Alzheimer’s breakthrough

Alongside an international team of scientists, UOW’s Professor Mark Wilson, has uncovered new understandings of the processes normally protecting our bodies from the debilitating disease which leads to a progressive decline of memory, rationality, social skills and physical functioning.

There are almost 280,000 Australians currently living with dementia - a term that encompasses a large group of illnesses which cause a progressive decline in a person’s functioning. Alzheimer’s disease is the most common form of dementia, accounting for between 50 – 70% of all dementia cases. Without a significant medical breakthrough, almost 1 million Australians are expected to be living with some form of dementia by 2050. But UOW researchers are on a mission to change that.

In a paper published in the prestigious Nature journal, Nature - Structural & Molecular Biology in December 2011, the Associate Dean of Science Research and his collaborators have for the first time measured, at the level of single molecules, how a chaperone molecule normally protects the brain from damage caused by a small protein known as Alzheimer’s beta peptide (Aß).

The focus of a number Illawarra Health and Medical Research Institute (IHMRI) groups is the study of protein aggregation and how this can cause disease, explains Professor Wilson.
“Proteins are the biological molecules that make up a lot of the structure of our bodies and the enzymes in our bodies are all proteins, so they are important things,” Professor Wilson said.

Proteins can be damaged or age and when they do they lose their normal shape, become sticky and stick to one another. These form lumps or aggregates which can cause problems – if you get lumps formed in your brain from Aß you will develop Alzheimer’s disease.”

The research published in Nature - Structural & Molecular Biology, was the first evidence to demonstrate the success of a state of the art new method to detect molecular interactions, single-molecule fluorescence (SMF). Being able to observe and characterise these crucially important molecular processes helps build a better understanding of Alzheimer’s, among many other diseases, and may one day lead to a cure.

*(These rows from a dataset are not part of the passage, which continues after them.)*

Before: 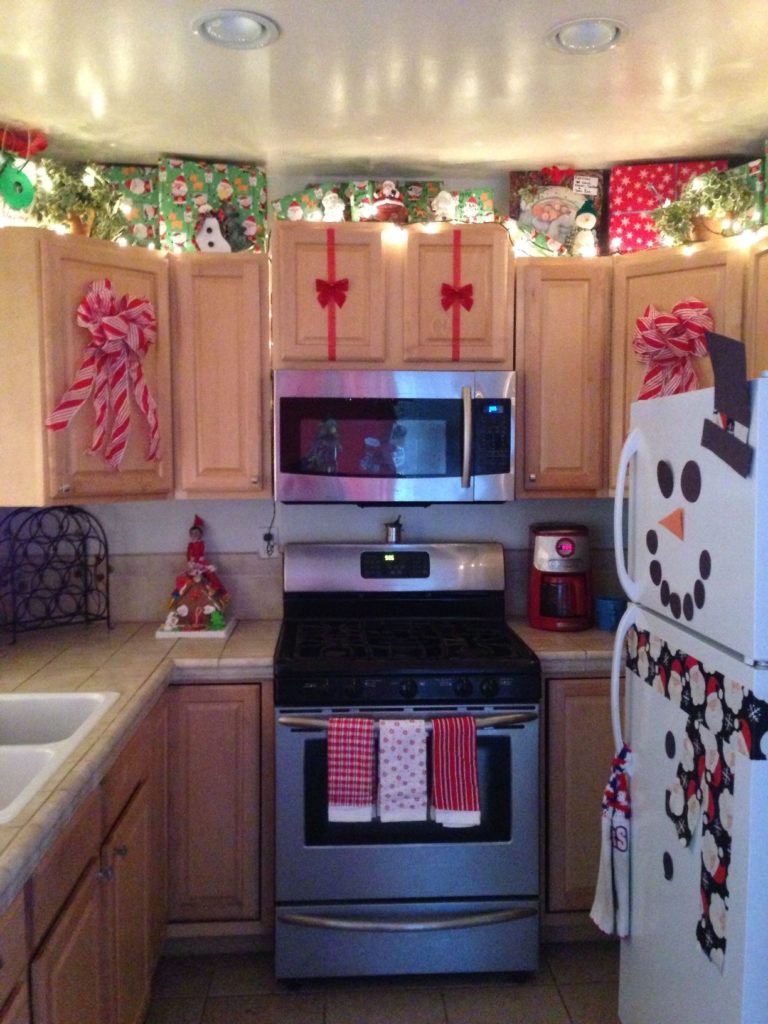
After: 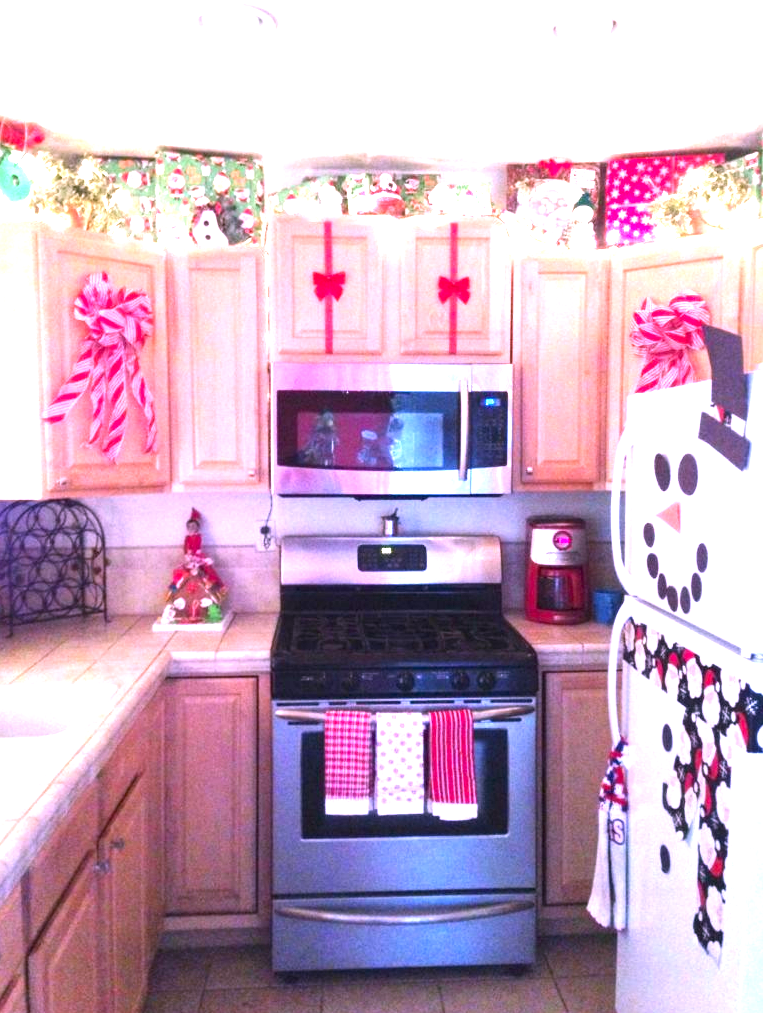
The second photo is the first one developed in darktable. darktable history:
crop: left 0.477%, top 0.701%, right 0.161%, bottom 0.364%
exposure: exposure 2.03 EV, compensate highlight preservation false
color correction: highlights a* 16, highlights b* -20.02
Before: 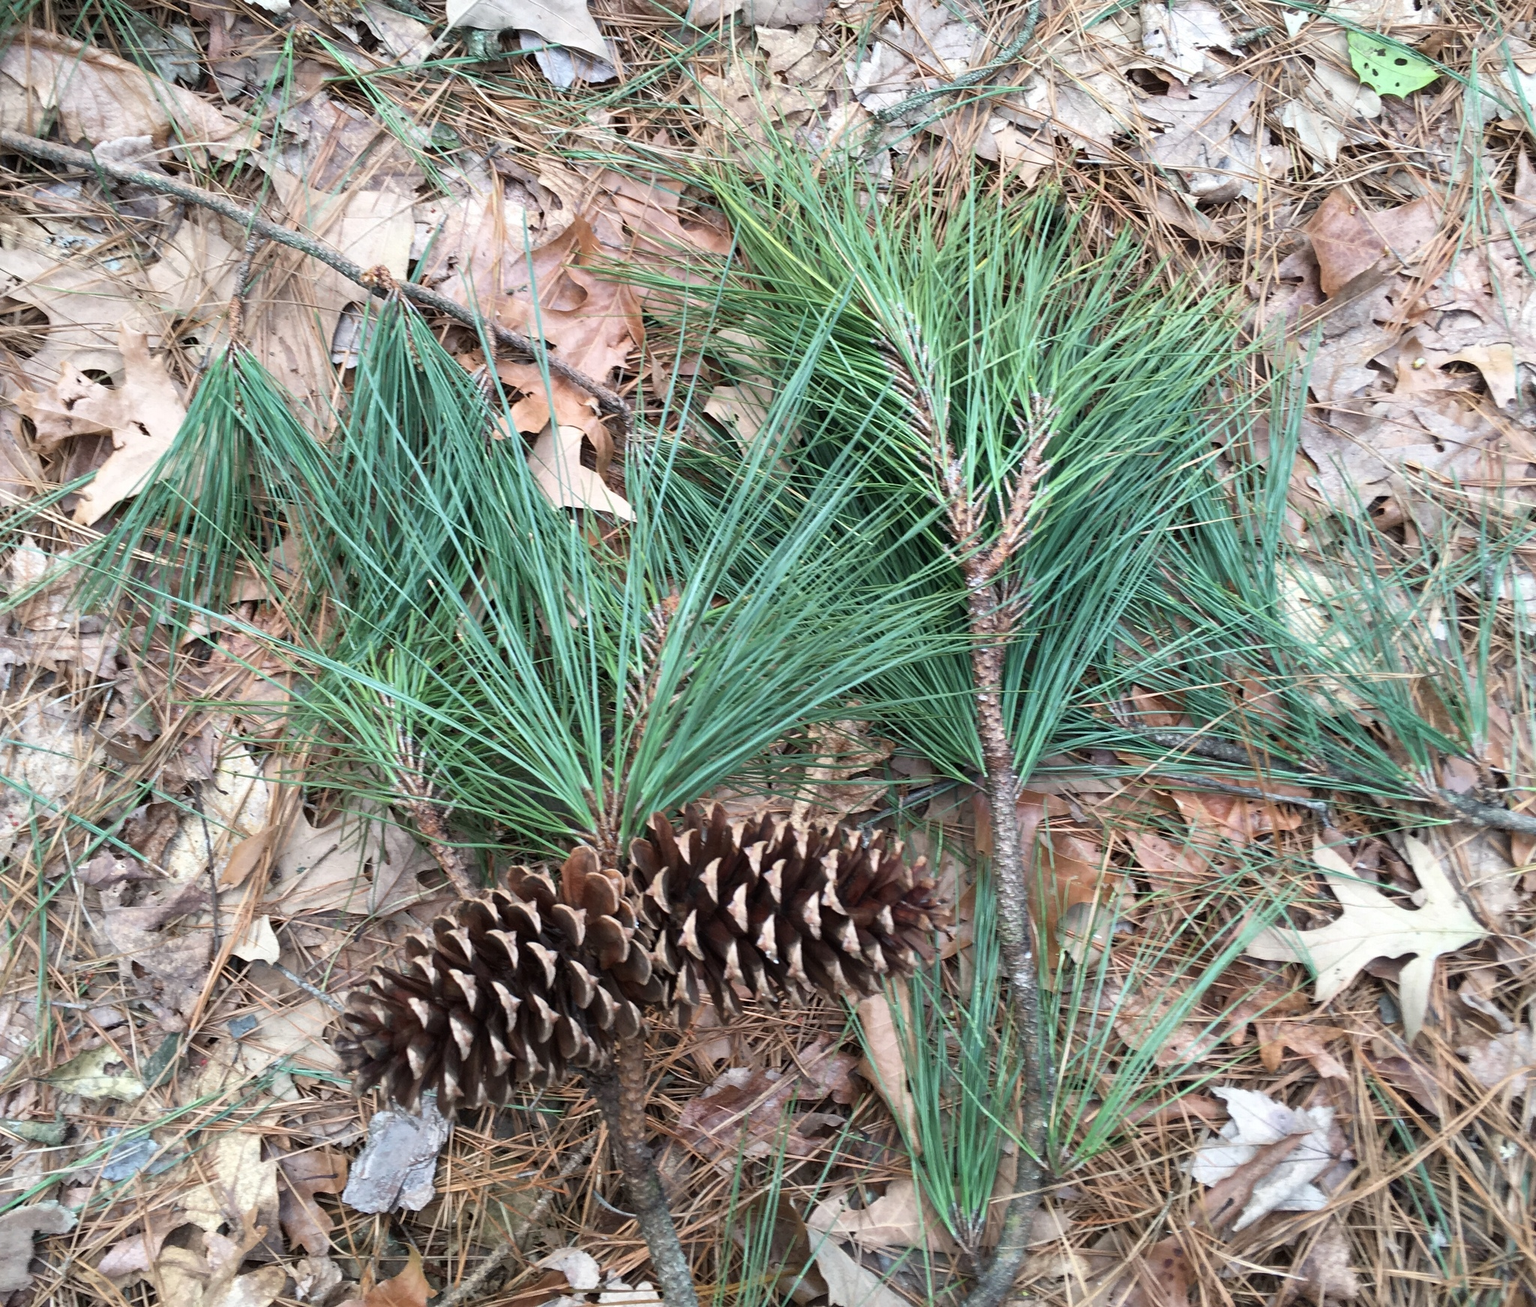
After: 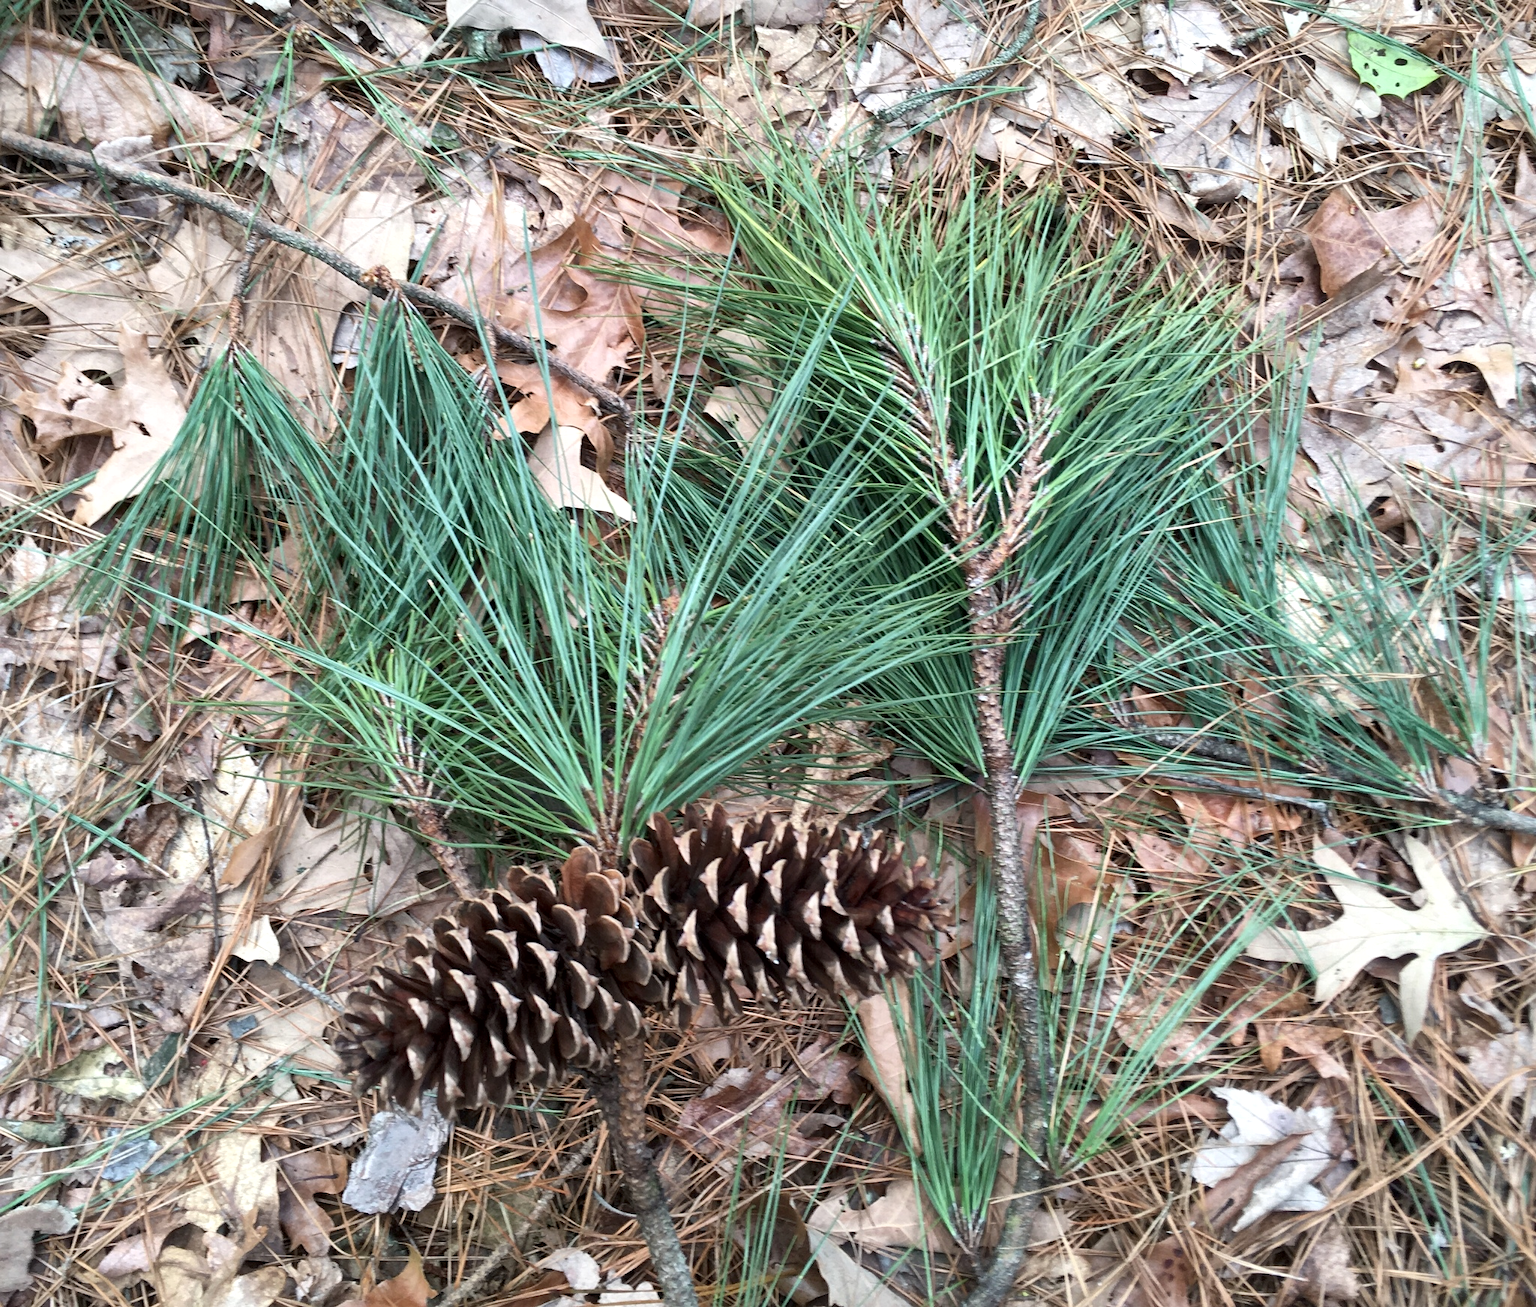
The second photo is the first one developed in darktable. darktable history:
tone equalizer: on, module defaults
local contrast: mode bilateral grid, contrast 20, coarseness 50, detail 141%, midtone range 0.2
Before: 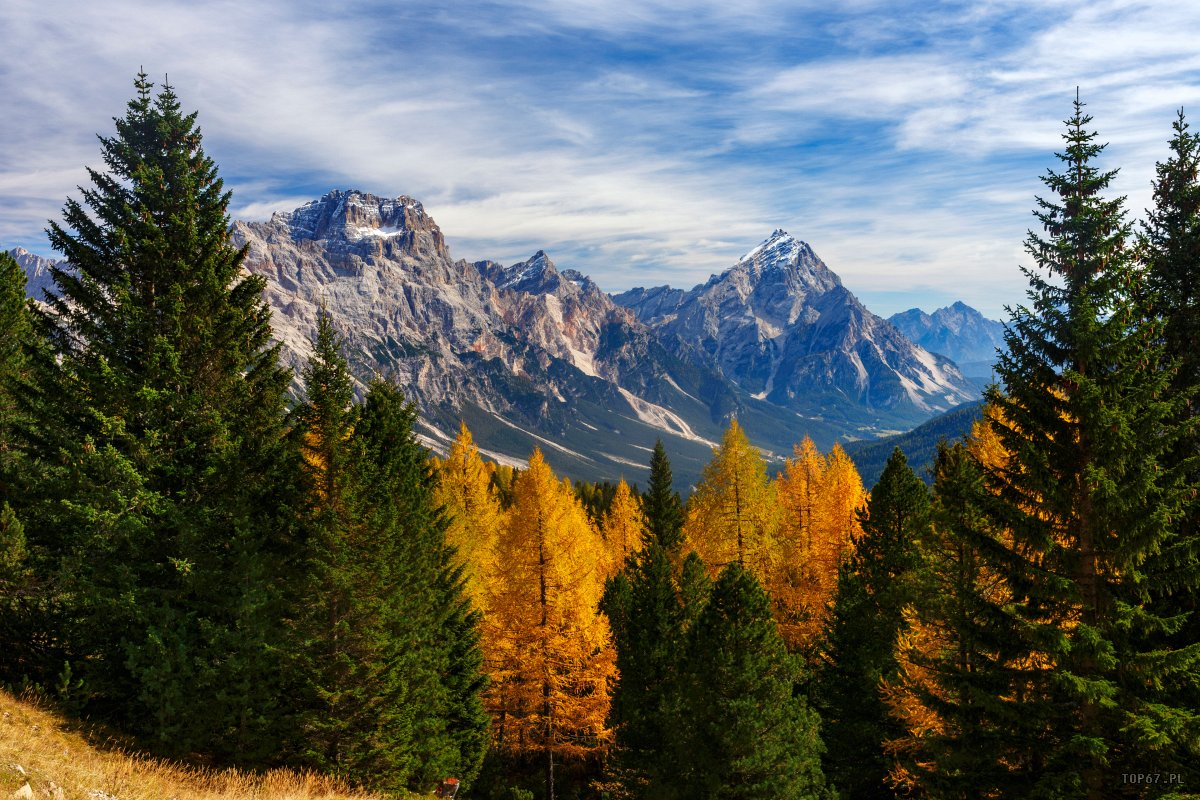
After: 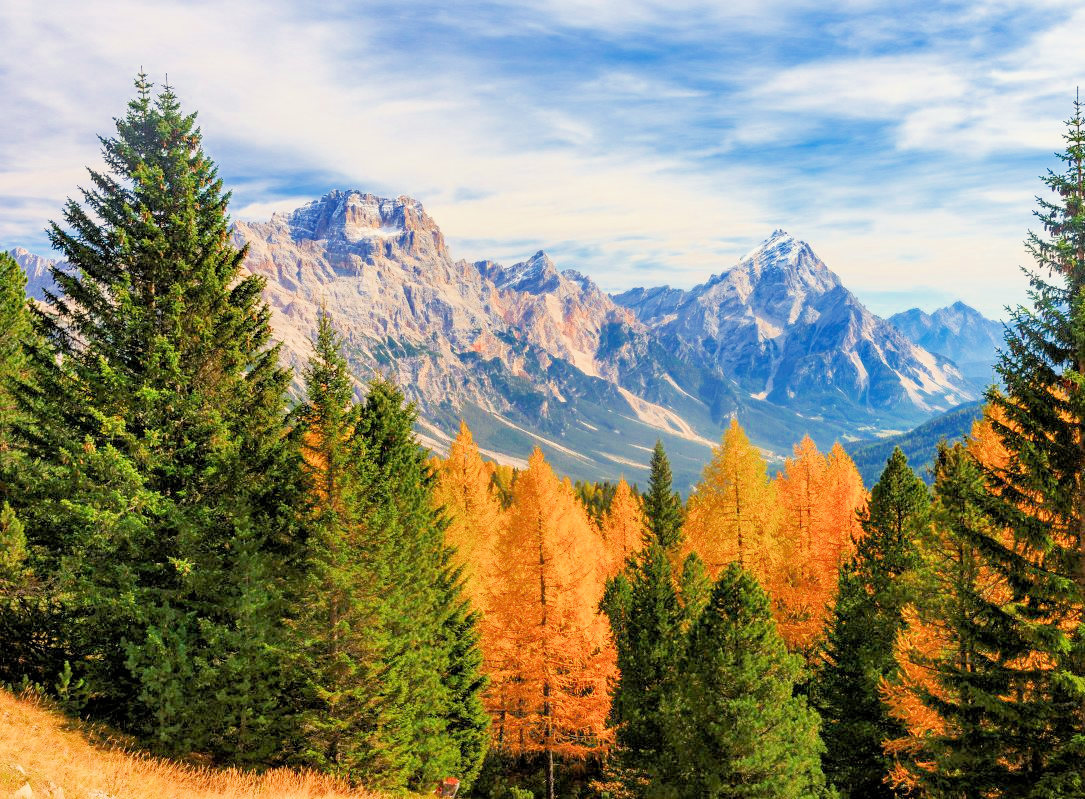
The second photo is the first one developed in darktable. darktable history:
white balance: red 1.045, blue 0.932
crop: right 9.509%, bottom 0.031%
filmic rgb: middle gray luminance 3.44%, black relative exposure -5.92 EV, white relative exposure 6.33 EV, threshold 6 EV, dynamic range scaling 22.4%, target black luminance 0%, hardness 2.33, latitude 45.85%, contrast 0.78, highlights saturation mix 100%, shadows ↔ highlights balance 0.033%, add noise in highlights 0, preserve chrominance max RGB, color science v3 (2019), use custom middle-gray values true, iterations of high-quality reconstruction 0, contrast in highlights soft, enable highlight reconstruction true
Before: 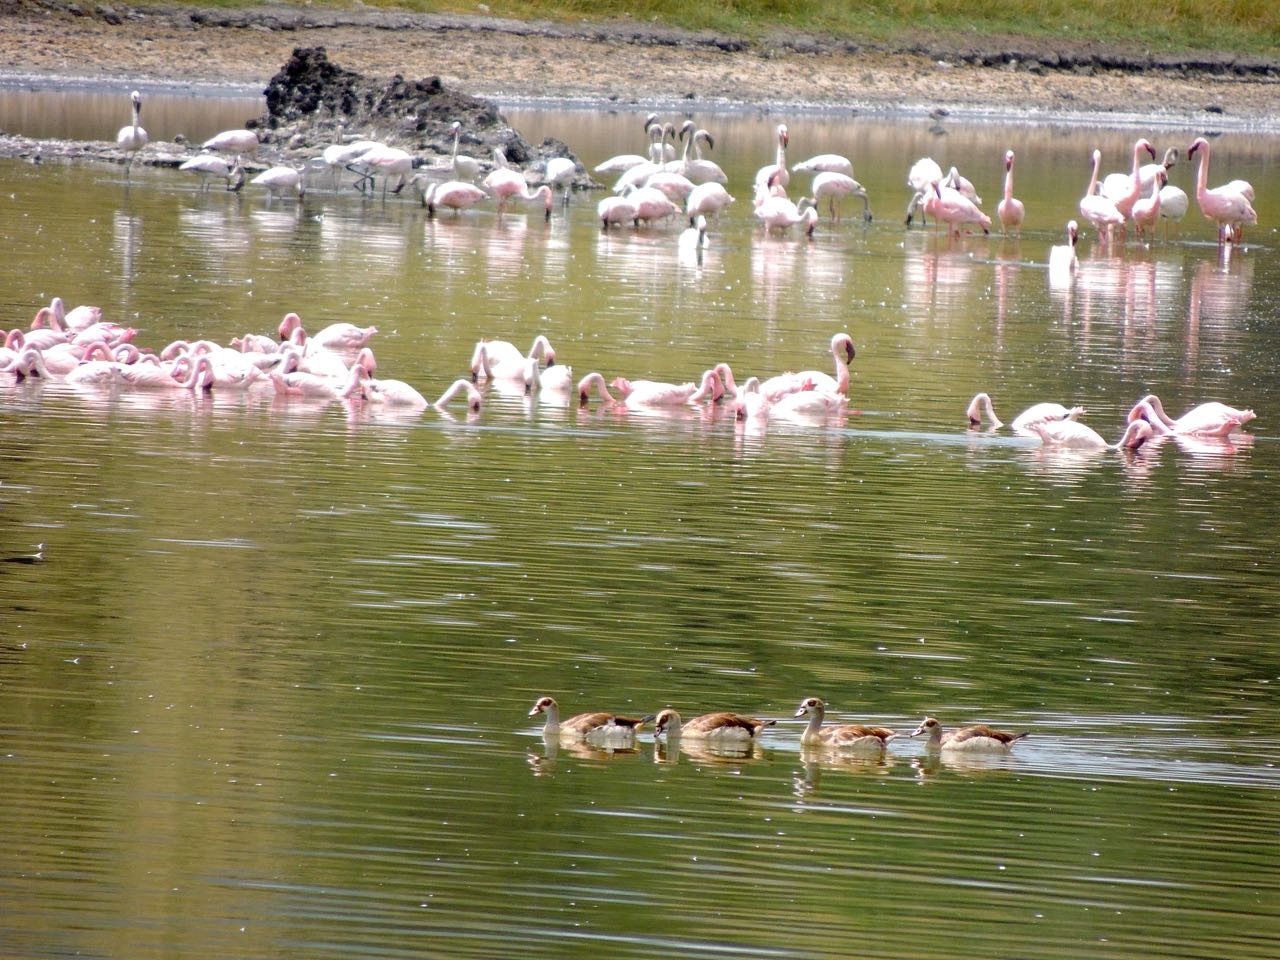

“The way SMF technology analyses and reads the data is the really mind-blowing bit,” Professor Wilson said.

“There are some scientists at Cambridge and only a few people around the world who actually know how to do this – it uses quite advanced mathematics, but the actual acquisition of data is relatively straight forward and the manufacturers now provide software that allow you to manage this,” he said.

UOW is due to receive our own $1 million SMF suite of equipment, comprised of multiple lasers, a cutting-edge microscope and software, in May to continue this important research.
In the meantime, another UOW research group has had their own Alzheimer’s breakthrough.

Professor Brett Garner, Professor Aaron Oakley and Dr Heath Ecroyd have combined their different areas of research expertise in lipid (fat) biochemistry, molecular modelling and protein folding to show how a protein called apoD can directly “detoxify” oxidised forms of lipids that are present in cell membranes within the brain.

Professor Garner said the research had important implications for ageing and Alzheimer’s disease where free radicals are known to oxidize lipids and contribute to neuron death. Neurons are cells that process and transmit information.

“We have now identified a new pathway by which apoD may inhibit lipid oxidation in the Alzheimer’s disease brain. We will test the impact that changing apoD levels in neurons of genetically modified mice has on neuron stress and Alzheimer’s disease-like characteristics. Alzheimer’s disease prevalence is rising and there is no curative treatment. This may reveal new avenues to prevent or treat Alzheimer’s disease,” Professor Garner said.